Goal of the exercise: Reproduce the text of the entries below, substituting "תל אביב-יפו" for every occurrence of "תל אביב" and keeping all other text unchanged.

Source data:
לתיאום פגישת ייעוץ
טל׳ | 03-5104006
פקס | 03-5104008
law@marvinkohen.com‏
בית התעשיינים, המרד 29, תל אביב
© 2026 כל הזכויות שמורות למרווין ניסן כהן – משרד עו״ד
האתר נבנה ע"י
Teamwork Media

Answer area:
לתיאום פגישת ייעוץ
טל׳ | 03-5104006
פקס | 03-5104008
law@marvinkohen.com‏
בית התעשיינים, המרד 29, תל אביב-יפו
© 2026 כל הזכויות שמורות למרווין ניסן כהן – משרד עו״ד
האתר נבנה ע"י
Teamwork Media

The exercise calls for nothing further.